Un bateau au ralenti...
Depuis l'arrivée du dernier concurrent de la Golden Globe Race, Tapio Lehtinen, on ne parle que des 110 jours qui le séparent du vainqueur de l'épreuve, Jean-Luc Van Den Heede. Ou plutôt de la raison qui a obligé le finlandais à naviguer presque 4 mois de plus pour clôturer sa circumnavigation : des centaines de pouce-pied et autres crustacés accrochés sur la coque de son bateau.
Pour ceux qui ne le savent pas, le pouce-pied est un crustacé qui tient son nom de sa ressemblance avec un pouce levé. Si son aspect peut dégouter, il paraitrait que c'est un véritable délice !
Alors qu'il se trouve dans l'océan indien, au coude-à-coude avec Istvan Kopar, il se fait largement dépasser. "J'ai pensé que quelque chose n'allait pas — peut-être un fil de pêche coincé dans l'hélice — et j'ai plongé par-dessus bord dans une zone de calmes juste avant la porte de Hobart pour vérifier. Ni bout ni filet, mais des pouces-pieds se développant sur toute la coque. La 1re fois que j'en ai vu sous la coque, j'ai su que la compétition était finie pour moi" explique Tapio.
Alors que plusieurs skippers ont profité de l'arrêt obligatoire en Tasmanie pour nettoyer leur coque, la phobie de Tapio l'en a empêché. En effet, le carénage des navires doit être réalisé à 200 milles des eaux territoriales. Or, quand le skipper finlandais était sur le point de plonger pour nettoyer sa carène, un requin a surgi à côté de son bateau, mettant fin à sa tentative de plongeon.
"Je bricolais l'échelle de montée à l'arrière et j'ai découvert cet énorme requin nageant le long du bateau — et ce fut le pire jour de ma vie" a déclaré le dernier de la Golden Globe Race.

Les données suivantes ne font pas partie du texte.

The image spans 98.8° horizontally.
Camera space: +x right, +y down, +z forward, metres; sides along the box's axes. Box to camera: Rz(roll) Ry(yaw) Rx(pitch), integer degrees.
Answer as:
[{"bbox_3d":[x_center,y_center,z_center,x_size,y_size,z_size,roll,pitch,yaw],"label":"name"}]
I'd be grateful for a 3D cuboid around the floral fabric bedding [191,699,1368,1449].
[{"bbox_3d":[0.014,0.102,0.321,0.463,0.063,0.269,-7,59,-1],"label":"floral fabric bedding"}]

C'est donc en toute conscience qu'il a choisi de continuer sa route, transportant au passage une faune marine sur son voilier. Néanmoins, le Gaia 36 Asteria de Tapio n'aurait pas dû être aussi sale, même au terme de 322 jours de navigation.

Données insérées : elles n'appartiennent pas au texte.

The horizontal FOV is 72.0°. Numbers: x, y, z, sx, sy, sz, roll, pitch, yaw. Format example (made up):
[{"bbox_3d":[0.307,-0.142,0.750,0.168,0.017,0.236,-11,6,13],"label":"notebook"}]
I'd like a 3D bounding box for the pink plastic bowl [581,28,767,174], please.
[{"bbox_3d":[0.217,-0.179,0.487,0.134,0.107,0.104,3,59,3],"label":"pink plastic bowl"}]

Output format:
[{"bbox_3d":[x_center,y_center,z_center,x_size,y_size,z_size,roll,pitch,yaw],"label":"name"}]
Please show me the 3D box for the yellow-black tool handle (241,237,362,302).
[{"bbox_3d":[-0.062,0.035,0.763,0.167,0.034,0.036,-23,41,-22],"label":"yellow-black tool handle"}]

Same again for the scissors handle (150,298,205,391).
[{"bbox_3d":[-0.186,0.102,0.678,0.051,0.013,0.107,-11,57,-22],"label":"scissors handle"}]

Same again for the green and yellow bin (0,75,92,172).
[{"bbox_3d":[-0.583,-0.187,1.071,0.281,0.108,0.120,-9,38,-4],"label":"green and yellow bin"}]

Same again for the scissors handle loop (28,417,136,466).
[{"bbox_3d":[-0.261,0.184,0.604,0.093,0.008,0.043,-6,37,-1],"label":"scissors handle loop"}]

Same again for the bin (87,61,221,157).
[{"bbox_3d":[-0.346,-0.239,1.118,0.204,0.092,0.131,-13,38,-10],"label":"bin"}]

Alors, antifouling ou pas ?
La carène du bateau sorti d'eau a fait beaucoup parler ! "Tu me donneras le nom de ton antifouling que je ne l'utilise pas…" a pu-t-on lire parmi les nombreux commentaires laissés sur les réseaux sociaux. Même VDH — venu accueillir le dernier concurrent de la Golden Globe Race — y est allé de son commentaire : "C'est assez étrange. On se demande quel type d'antifouling a-t-il utilisé. J'ai déjà vu ça sur des bateaux restés plusieurs années dans l'eau, dans un port, mais normalement, un bateau en navigation ne doit pas être aussi sale."
On voit clairement sur les images une différence d'état de la coque entre le haut et le bas et donc la différence d'antifouling utilisé. Car oui Tapio avait bien un antifouling sur son bateau. Alors pourquoi cet état-là ?

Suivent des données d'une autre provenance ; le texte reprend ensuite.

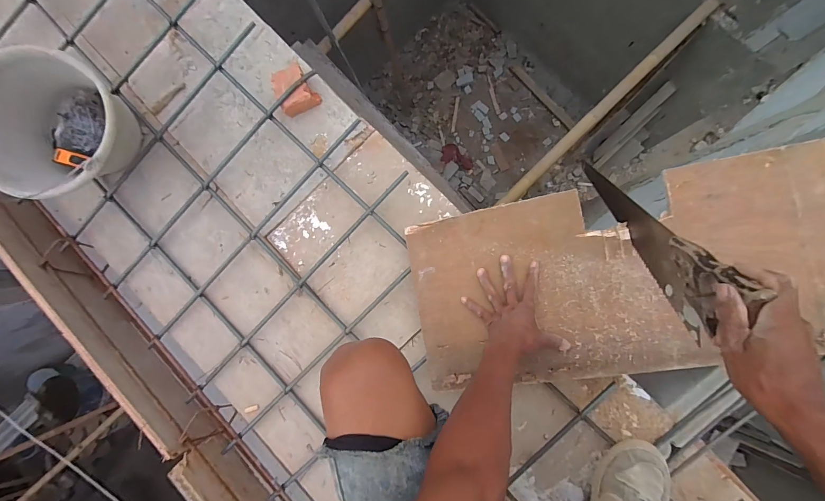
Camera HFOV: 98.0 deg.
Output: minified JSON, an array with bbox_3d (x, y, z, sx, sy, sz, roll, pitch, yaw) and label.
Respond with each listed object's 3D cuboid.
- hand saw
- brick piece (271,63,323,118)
[{"bbox_3d":[0.357,-0.027,0.563,0.031,0.466,0.120,1,121,6],"label":"hand saw"},{"bbox_3d":[-0.238,-0.324,0.732,0.077,0.057,0.074,0,86,6],"label":"brick piece"}]

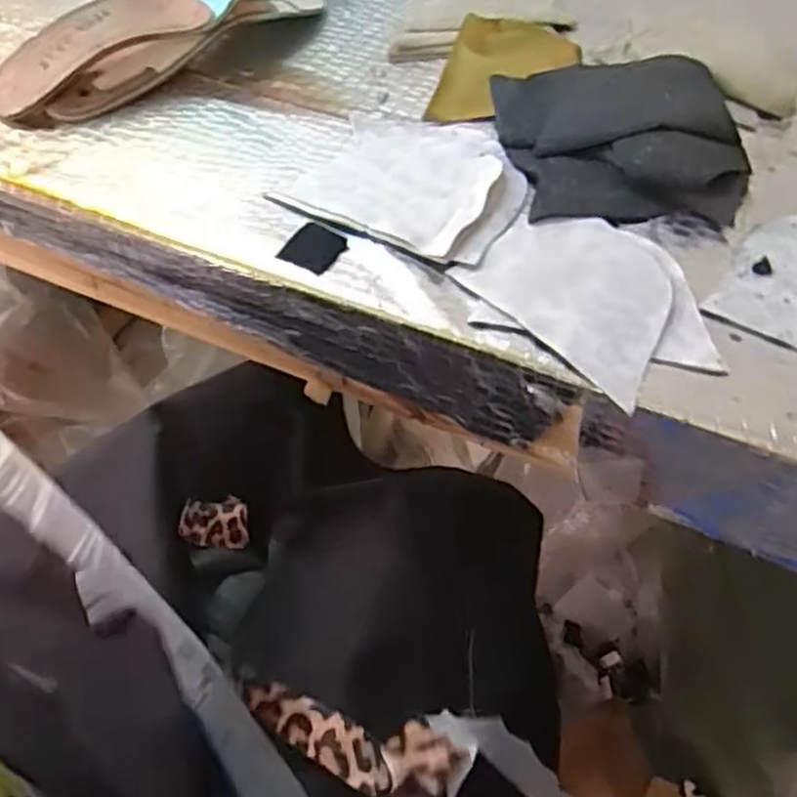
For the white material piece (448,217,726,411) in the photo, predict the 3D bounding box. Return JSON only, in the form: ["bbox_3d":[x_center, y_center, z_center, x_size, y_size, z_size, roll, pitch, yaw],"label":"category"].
[{"bbox_3d":[0.104,-0.053,0.386,0.093,0.004,0.124,-36,61,-21],"label":"white material piece"}]

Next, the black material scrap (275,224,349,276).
[{"bbox_3d":[-0.046,-0.082,0.416,0.030,0.004,0.031,25,59,19],"label":"black material scrap"}]

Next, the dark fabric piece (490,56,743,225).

Pour amuser la galerie, le skipper finlandais a même croqué un de ces fameux pouces-pieds, dont le kilo vaut 80 € en France ! Et quand on lui a indiqué que ça ne devait pas être très bon pour son estomac avec la peinture, ce dernier a répondu, "quelle peinture ?" en rigolant.
Alors s'agit-il d'une erreur d'antifouling ou d'une question de réglementation ? Car en Suède, les bateaux doivent avoir un taux de lessivage (lixiviation) du cuivre inférieur à 55 µg de cuivre/cm2/jour.
L'organisation explique : "Tapio a demandé à ce qu'un antifouling classique soit appliqué sur la coque de son bateau, ce qui n'a malheureusement pas été le cas. Personne ne l'a informé que son antifouling a été interchangé. C'est triste pour lui, mais c'est la vie."
Toujours est-il que le skipper de 61 ans a eu de la chance puisque son bateau aurait pu être sévèrement abimé. Si le safran n'a pas été endommagé, l'hélice doit être changée.
S'il en rit, Tapio est néanmoins désolé d'avoir navigué si peu vite, sur un "superbe bateau de course."